JOB ITEM:
What is needed is an exact copy of the lines from the one containing "POS-система ForPOSt ЕГАИС" through the last line of the records below, with no pictures.

Stored items from a collection:
::::

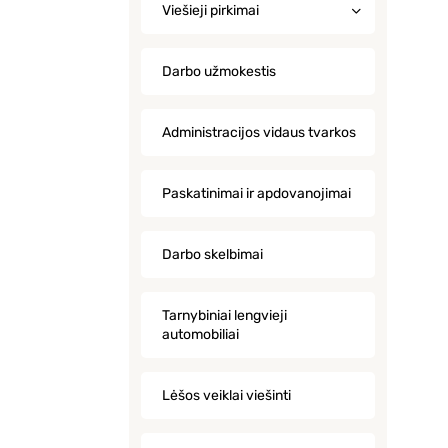
Viešieji pirkimai
Darbo užmokestis
Administracijos vidaus tvarkos
Paskatinimai ir apdovanojimai
Darbo skelbimai
Tarnybiniai lengvieji
automobiliai
Lėšos veiklai viešinti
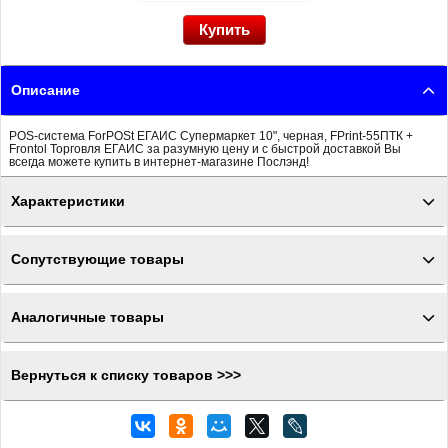
Описание
POS-система ForPOSt ЕГАИС Супермаркет 10", черная, FPrint-55ПТК +
Frontol Торговля ЕГАИС за разумную цену и с быстрой доставкой Вы
всегда можете купить в интернет-магазине Послэнд!
Характеристики
Сопутствующие товары
Аналогичные товары
Вернуться к списку товаров >>>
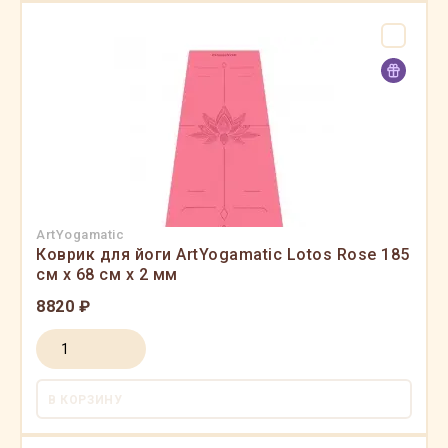
ArtYogamatic
Коврик для йоги ArtYogamatic Lotos Rose 185
см x 68 см x 2 мм
8820 ₽
В КОРЗИНУ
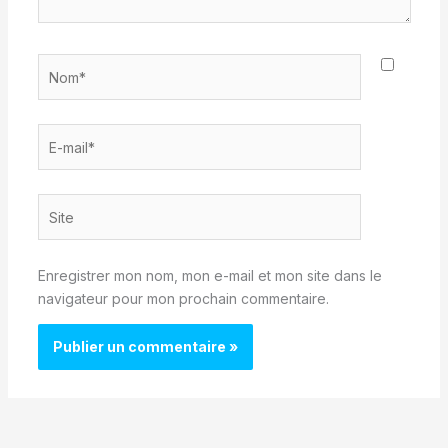
Nom*
E-
mail*
Site
Enregistrer mon nom, mon e-mail et mon site dans le
navigateur pour mon prochain commentaire.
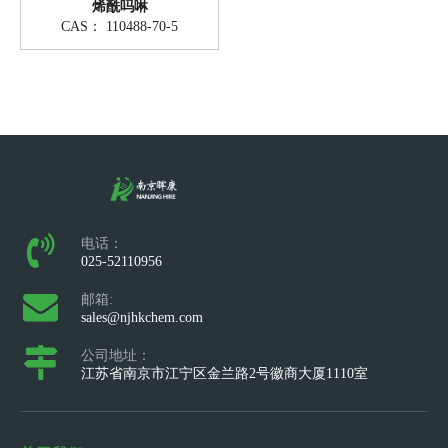
烯酰吗啉
CAS：
110488-70-5
电话：
025-52110956
邮箱:
sales@njhkchem.com
公司地址：
江苏省南京市江宁区金兰路2号徽商大厦1110室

::::

TASK OUTPUT:
POS-система ForPOSt ЕГАИС Супермаркет 10", черная, FPrint-55ПТК +
Frontol Торговля ЕГАИС за разумную цену и с быстрой доставкой Вы
всегда можете купить в интернет-магазине Послэнд!
Характеристики
Сопутствующие товары
Аналогичные товары
Вернуться к списку товаров >>>
ArtYogamatic
Коврик для йоги ArtYogamatic Lotos Rose 185
см x 68 см x 2 мм
8820 ₽
В КОРЗИНУ
Nom*
E-
mail*
Site
Enregistrer mon nom, mon e-mail et mon site dans le
navigateur pour mon prochain commentaire.
烯酰吗啉
CAS：
110488-70-5
电话：
025-52110956
邮箱:
sales@njhkchem.com
公司地址：
江苏省南京市江宁区金兰路2号徽商大厦1110室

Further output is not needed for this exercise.